As you mentioned in another post. We just need to see that in denominator we are adding something to 1, which makes the denominator greater than 1 and the overall fraction less than 1.
Hence, B>A.
Carcass wrote:
\(x= \frac{1}{1+\frac{1}{1+\frac{1}{2}}}\)
Quantity A |
Quantity B |
x |
1 |
A)The quantity in Column A is greater.
B)The quantity in Column B is greater.
C)The two quantities are equal.
D)The relationship cannot be determined from the information given.
Key concept: 1/(a/b) = b/aSo, \(x= \frac{1}{1+\frac{1}{1+\frac{1}{2}}}\)
\(= \frac{1}{1+\frac{1}{\frac{2}{2}+\frac{1}{2}}}\)

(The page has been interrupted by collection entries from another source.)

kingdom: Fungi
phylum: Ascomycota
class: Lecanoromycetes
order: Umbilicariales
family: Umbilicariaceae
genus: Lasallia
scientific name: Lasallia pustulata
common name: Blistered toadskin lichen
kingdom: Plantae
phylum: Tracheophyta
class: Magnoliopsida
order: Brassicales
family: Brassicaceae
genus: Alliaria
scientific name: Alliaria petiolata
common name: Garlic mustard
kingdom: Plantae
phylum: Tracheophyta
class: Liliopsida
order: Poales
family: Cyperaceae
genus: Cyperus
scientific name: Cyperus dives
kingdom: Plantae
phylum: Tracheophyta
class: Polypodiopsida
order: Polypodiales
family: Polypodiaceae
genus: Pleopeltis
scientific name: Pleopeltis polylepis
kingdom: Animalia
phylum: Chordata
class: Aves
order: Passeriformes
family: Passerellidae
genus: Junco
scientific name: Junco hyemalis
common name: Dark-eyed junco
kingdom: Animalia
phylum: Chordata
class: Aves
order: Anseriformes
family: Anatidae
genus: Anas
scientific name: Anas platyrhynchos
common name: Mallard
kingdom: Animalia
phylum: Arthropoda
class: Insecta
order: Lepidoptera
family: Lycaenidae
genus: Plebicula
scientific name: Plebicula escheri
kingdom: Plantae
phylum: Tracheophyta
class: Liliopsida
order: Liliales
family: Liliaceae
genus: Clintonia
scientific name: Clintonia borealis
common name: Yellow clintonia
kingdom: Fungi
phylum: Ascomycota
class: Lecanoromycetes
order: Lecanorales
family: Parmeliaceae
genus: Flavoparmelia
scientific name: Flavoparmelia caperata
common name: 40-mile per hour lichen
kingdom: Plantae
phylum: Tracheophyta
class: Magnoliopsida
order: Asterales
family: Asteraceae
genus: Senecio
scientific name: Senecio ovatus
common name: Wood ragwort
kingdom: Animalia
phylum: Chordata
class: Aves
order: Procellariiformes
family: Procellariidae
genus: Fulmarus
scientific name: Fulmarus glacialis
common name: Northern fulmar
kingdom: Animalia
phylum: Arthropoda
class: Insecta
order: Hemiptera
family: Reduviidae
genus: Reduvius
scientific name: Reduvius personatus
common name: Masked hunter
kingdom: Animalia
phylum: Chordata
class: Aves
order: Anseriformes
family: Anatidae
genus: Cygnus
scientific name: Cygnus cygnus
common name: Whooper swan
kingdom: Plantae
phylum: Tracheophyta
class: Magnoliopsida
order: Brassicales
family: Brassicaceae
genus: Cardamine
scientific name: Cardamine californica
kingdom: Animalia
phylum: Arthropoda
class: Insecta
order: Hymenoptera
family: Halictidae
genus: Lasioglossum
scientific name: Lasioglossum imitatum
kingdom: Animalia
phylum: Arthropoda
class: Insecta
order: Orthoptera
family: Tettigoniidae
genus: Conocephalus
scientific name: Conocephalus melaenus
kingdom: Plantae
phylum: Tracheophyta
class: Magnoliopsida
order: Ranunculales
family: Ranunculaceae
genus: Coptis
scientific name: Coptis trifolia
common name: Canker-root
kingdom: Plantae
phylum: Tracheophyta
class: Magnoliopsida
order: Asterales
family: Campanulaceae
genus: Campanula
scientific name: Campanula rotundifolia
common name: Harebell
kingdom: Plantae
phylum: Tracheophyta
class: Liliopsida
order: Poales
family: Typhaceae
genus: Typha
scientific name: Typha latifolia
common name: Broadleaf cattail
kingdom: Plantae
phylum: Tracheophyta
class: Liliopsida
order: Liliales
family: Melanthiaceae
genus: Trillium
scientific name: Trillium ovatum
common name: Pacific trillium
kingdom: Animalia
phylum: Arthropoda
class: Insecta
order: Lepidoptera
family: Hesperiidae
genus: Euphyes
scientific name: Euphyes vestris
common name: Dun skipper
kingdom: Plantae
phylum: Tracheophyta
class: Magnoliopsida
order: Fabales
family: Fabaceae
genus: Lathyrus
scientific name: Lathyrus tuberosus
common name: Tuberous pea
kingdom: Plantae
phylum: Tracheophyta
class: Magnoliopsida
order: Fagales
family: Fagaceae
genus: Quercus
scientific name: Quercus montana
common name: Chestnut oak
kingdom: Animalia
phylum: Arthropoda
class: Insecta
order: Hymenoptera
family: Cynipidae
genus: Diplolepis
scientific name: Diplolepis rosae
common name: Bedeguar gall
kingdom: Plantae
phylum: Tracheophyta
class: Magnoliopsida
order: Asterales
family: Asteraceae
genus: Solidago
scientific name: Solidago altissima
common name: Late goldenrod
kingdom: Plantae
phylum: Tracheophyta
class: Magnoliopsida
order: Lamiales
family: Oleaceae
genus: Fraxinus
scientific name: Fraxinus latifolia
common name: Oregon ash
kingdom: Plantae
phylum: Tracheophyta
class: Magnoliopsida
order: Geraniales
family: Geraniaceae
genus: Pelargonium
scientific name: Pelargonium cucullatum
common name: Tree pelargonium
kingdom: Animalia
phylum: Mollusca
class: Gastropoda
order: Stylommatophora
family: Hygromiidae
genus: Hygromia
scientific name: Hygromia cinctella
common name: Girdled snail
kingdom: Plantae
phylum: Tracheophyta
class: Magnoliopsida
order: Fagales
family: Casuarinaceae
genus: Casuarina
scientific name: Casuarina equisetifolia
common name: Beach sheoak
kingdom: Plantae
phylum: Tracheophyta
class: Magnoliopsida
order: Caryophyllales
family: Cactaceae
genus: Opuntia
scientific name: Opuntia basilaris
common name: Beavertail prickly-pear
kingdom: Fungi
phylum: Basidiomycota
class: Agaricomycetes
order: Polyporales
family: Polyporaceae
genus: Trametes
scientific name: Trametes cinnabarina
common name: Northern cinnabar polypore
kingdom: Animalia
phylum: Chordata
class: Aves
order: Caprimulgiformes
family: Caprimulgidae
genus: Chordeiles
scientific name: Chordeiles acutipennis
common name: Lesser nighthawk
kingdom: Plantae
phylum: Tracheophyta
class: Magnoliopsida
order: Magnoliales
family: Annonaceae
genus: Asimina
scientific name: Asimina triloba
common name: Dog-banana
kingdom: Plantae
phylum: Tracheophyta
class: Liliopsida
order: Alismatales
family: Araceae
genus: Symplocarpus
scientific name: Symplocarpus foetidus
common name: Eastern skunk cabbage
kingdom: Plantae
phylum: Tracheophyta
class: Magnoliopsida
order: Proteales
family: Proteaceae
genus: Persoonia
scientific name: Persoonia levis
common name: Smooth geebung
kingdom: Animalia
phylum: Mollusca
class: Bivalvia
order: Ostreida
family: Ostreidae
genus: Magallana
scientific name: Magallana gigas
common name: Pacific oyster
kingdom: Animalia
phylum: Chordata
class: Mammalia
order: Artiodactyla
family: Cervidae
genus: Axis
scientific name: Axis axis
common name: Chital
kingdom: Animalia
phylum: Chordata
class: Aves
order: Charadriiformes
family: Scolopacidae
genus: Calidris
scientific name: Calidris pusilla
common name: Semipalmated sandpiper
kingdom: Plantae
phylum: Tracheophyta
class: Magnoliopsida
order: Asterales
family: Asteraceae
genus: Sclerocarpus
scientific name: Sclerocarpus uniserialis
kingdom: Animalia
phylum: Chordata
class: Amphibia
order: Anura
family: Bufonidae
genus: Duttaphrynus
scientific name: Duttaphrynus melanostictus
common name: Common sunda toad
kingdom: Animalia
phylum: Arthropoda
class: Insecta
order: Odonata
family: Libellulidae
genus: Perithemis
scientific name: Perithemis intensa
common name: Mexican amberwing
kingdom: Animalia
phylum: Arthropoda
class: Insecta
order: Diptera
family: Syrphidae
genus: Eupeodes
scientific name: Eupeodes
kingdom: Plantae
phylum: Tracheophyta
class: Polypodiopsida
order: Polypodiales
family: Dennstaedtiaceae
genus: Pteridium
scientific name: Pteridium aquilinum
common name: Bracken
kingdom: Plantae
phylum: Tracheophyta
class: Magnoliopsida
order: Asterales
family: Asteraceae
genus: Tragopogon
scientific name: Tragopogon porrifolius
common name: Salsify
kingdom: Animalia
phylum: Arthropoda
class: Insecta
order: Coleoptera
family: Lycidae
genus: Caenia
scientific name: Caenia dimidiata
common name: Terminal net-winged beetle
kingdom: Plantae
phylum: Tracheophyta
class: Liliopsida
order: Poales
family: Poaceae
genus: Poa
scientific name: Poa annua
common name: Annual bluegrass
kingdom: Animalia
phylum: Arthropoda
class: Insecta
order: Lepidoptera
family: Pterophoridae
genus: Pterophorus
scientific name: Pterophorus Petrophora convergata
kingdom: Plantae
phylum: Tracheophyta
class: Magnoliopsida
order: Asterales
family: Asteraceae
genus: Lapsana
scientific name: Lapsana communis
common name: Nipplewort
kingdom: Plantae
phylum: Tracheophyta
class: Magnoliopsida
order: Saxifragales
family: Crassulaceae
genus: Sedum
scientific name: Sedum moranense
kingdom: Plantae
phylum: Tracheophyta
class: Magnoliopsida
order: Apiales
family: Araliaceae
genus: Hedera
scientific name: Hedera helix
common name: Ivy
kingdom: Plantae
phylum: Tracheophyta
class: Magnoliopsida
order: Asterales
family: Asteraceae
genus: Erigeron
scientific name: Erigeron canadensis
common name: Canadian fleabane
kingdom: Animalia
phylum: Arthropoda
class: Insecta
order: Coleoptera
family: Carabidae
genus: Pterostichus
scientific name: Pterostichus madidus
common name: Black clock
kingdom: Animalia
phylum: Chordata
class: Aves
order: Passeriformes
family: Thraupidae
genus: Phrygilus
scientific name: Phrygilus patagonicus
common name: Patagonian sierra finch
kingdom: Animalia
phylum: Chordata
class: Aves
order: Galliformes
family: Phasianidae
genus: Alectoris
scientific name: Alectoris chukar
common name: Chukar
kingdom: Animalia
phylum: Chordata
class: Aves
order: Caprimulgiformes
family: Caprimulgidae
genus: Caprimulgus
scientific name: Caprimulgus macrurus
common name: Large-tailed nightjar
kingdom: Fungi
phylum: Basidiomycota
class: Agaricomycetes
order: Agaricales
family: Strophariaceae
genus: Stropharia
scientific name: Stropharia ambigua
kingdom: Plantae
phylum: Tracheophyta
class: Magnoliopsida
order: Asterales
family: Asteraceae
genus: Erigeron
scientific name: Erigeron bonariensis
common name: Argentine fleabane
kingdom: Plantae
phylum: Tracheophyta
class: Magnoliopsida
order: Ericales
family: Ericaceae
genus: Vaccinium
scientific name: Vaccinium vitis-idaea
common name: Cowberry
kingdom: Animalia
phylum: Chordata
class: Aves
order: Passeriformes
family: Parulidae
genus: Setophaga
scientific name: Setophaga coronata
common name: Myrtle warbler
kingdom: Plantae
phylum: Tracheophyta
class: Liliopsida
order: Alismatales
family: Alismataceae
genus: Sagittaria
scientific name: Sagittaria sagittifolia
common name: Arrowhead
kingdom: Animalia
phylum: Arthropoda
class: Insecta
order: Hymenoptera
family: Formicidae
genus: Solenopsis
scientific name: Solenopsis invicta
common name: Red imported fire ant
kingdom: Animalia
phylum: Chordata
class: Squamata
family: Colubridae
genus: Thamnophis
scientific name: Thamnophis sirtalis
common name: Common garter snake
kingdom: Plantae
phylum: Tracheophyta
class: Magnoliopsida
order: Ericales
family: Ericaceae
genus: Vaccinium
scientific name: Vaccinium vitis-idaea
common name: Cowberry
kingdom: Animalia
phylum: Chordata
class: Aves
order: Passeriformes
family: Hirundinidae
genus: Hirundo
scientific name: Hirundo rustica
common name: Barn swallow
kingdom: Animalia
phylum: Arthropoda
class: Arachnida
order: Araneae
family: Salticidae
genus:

\(= \frac{1}{1+\frac{1}{\frac{3}{2}}}\)
\(= \frac{1}{1+\frac{2}{3}}\)
\(= \frac{1}{\frac{3}{3}+\frac{2}{3}}\)
\(= \frac{1}{\frac{5}{3}}\)
\(= \frac{3}{5}\)
We get:
QUANTITY A: \(= \frac{3}{5}\)
QUANTITY B: \(1\)
Answer: B
Cheers,
Brent